Records supplied —

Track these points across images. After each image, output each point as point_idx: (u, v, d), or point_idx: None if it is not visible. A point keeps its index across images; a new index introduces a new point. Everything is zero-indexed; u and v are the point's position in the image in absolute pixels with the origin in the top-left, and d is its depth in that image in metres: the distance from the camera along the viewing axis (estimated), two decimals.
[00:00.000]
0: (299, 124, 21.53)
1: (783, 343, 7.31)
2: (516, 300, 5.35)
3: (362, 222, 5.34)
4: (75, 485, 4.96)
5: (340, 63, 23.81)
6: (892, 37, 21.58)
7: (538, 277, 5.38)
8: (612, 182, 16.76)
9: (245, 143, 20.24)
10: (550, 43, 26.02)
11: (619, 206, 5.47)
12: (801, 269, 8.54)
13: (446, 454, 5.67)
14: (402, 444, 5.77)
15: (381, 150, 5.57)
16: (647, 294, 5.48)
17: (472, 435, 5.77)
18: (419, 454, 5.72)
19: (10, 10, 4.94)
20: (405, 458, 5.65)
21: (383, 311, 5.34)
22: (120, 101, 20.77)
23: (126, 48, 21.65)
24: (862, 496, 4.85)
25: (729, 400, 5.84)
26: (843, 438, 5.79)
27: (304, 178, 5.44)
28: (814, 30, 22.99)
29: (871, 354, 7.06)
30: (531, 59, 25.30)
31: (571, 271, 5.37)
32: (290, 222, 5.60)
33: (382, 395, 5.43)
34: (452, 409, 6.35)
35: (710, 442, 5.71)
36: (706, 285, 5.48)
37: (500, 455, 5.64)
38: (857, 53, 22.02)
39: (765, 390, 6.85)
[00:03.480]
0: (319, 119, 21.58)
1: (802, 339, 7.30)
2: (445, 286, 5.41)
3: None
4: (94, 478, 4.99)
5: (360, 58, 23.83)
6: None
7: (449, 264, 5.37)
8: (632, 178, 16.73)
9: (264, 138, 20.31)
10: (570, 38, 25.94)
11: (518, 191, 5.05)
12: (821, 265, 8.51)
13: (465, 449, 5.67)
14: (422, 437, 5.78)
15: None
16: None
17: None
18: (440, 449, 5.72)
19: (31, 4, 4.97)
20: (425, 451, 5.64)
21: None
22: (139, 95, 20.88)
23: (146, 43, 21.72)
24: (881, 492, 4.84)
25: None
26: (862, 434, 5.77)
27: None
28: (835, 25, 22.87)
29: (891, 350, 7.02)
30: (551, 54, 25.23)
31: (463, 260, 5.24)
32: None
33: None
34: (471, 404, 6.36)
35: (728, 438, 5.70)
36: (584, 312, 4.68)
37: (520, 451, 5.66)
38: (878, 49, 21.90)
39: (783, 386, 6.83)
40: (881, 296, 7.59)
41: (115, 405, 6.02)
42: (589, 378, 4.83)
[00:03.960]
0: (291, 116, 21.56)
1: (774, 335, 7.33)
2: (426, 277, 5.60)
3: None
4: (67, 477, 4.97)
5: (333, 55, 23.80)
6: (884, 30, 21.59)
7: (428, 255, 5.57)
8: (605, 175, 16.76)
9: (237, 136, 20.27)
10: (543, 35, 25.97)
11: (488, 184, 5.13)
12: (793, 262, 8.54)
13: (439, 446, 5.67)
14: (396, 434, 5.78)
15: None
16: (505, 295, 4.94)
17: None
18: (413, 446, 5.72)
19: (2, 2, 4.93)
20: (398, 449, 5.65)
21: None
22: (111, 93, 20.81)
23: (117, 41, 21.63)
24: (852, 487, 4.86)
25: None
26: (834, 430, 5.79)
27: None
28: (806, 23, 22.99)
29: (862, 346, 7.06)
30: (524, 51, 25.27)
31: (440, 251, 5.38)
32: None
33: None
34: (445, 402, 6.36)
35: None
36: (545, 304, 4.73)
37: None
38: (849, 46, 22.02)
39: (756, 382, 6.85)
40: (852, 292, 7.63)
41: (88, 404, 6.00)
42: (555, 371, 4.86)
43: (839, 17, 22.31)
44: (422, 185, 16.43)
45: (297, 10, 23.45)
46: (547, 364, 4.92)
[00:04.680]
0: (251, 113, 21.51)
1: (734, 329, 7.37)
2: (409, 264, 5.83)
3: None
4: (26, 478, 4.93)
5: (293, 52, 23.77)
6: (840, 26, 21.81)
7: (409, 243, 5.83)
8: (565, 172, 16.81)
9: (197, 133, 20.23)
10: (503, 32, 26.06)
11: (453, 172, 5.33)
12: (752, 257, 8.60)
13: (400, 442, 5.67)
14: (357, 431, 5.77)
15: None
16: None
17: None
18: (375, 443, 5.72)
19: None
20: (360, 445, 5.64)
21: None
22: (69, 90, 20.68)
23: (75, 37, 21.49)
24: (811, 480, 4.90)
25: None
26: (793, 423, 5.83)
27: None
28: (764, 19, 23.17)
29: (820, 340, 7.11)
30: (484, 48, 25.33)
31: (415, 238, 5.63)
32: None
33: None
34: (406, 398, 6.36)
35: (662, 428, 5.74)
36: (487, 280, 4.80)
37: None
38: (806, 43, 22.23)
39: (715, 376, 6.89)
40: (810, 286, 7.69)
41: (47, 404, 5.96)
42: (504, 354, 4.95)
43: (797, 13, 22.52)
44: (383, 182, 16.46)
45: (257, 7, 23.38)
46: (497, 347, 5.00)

Work to be completed —
Take the entries above and repeat them. Alter nothing.

Solution —
Track these points across images. After each image, output each point as point_idx: (u, v, d), or point_idx: None if it is not visible. A point keeps its index across images; a new index introduces a new point. Everything is zero-indexed; u and v are the point's position in the image in absolute pixels with the origin in the top-left, and d is its depth in that image in metres: the distance from the camera along the viewing axis (estimated), two decimals.
[00:00.000]
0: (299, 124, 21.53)
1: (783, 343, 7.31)
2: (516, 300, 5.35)
3: (362, 222, 5.34)
4: (75, 485, 4.96)
5: (340, 63, 23.81)
6: (892, 37, 21.58)
7: (538, 277, 5.38)
8: (612, 182, 16.76)
9: (245, 143, 20.24)
10: (550, 43, 26.02)
11: (619, 206, 5.47)
12: (801, 269, 8.54)
13: (446, 454, 5.67)
14: (402, 444, 5.77)
15: (381, 150, 5.57)
16: (647, 294, 5.48)
17: (472, 435, 5.77)
18: (419, 454, 5.72)
19: (10, 10, 4.94)
20: (405, 458, 5.65)
21: (383, 311, 5.34)
22: (120, 101, 20.77)
23: (126, 48, 21.65)
24: (862, 496, 4.85)
25: (729, 400, 5.84)
26: (843, 438, 5.79)
27: (304, 178, 5.44)
28: (814, 30, 22.99)
29: (871, 354, 7.06)
30: (531, 59, 25.30)
31: (571, 271, 5.37)
32: (290, 222, 5.60)
33: (382, 395, 5.43)
34: (452, 409, 6.35)
35: (710, 442, 5.71)
36: (706, 285, 5.48)
37: (500, 455, 5.64)
38: (857, 53, 22.02)
39: (765, 390, 6.85)
[00:03.480]
0: (319, 119, 21.58)
1: (802, 339, 7.30)
2: (445, 286, 5.41)
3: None
4: (94, 478, 4.99)
5: (360, 58, 23.83)
6: None
7: (449, 264, 5.37)
8: (632, 178, 16.73)
9: (264, 138, 20.31)
10: (570, 38, 25.94)
11: (518, 191, 5.05)
12: (821, 265, 8.51)
13: (465, 449, 5.67)
14: (422, 437, 5.78)
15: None
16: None
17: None
18: (440, 449, 5.72)
19: (31, 4, 4.97)
20: (425, 451, 5.64)
21: None
22: (139, 95, 20.88)
23: (146, 43, 21.72)
24: (881, 492, 4.84)
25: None
26: (862, 434, 5.77)
27: None
28: (835, 25, 22.87)
29: (891, 350, 7.02)
30: (551, 54, 25.23)
31: (463, 260, 5.24)
32: None
33: None
34: (471, 404, 6.36)
35: (728, 438, 5.70)
36: (584, 312, 4.68)
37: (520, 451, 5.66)
38: (878, 49, 21.90)
39: (783, 386, 6.83)
40: (881, 296, 7.59)
41: (115, 405, 6.02)
42: (589, 378, 4.83)
[00:03.960]
0: (291, 116, 21.56)
1: (774, 335, 7.33)
2: (426, 277, 5.60)
3: None
4: (67, 477, 4.97)
5: (333, 55, 23.80)
6: (884, 30, 21.59)
7: (428, 255, 5.57)
8: (605, 175, 16.76)
9: (237, 136, 20.27)
10: (543, 35, 25.97)
11: (488, 184, 5.13)
12: (793, 262, 8.54)
13: (439, 446, 5.67)
14: (396, 434, 5.78)
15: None
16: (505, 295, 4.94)
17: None
18: (413, 446, 5.72)
19: (2, 2, 4.93)
20: (398, 449, 5.65)
21: None
22: (111, 93, 20.81)
23: (117, 41, 21.63)
24: (852, 487, 4.86)
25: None
26: (834, 430, 5.79)
27: None
28: (806, 23, 22.99)
29: (862, 346, 7.06)
30: (524, 51, 25.27)
31: (440, 251, 5.38)
32: None
33: None
34: (445, 402, 6.36)
35: None
36: (545, 304, 4.73)
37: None
38: (849, 46, 22.02)
39: (756, 382, 6.85)
40: (852, 292, 7.63)
41: (88, 404, 6.00)
42: (555, 371, 4.86)
43: (839, 17, 22.31)
44: (422, 185, 16.43)
45: (297, 10, 23.45)
46: (547, 364, 4.92)
[00:04.680]
0: (251, 113, 21.51)
1: (734, 329, 7.37)
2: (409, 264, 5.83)
3: None
4: (26, 478, 4.93)
5: (293, 52, 23.77)
6: (840, 26, 21.81)
7: (409, 243, 5.83)
8: (565, 172, 16.81)
9: (197, 133, 20.23)
10: (503, 32, 26.06)
11: (453, 172, 5.33)
12: (752, 257, 8.60)
13: (400, 442, 5.67)
14: (357, 431, 5.77)
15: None
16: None
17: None
18: (375, 443, 5.72)
19: None
20: (360, 445, 5.64)
21: None
22: (69, 90, 20.68)
23: (75, 37, 21.49)
24: (811, 480, 4.90)
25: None
26: (793, 423, 5.83)
27: None
28: (764, 19, 23.17)
29: (820, 340, 7.11)
30: (484, 48, 25.33)
31: (415, 238, 5.63)
32: None
33: None
34: (406, 398, 6.36)
35: (662, 428, 5.74)
36: (487, 280, 4.80)
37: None
38: (806, 43, 22.23)
39: (715, 376, 6.89)
40: (810, 286, 7.69)
41: (47, 404, 5.96)
42: (504, 354, 4.95)
43: (797, 13, 22.52)
44: (383, 182, 16.46)
45: (257, 7, 23.38)
46: (497, 347, 5.00)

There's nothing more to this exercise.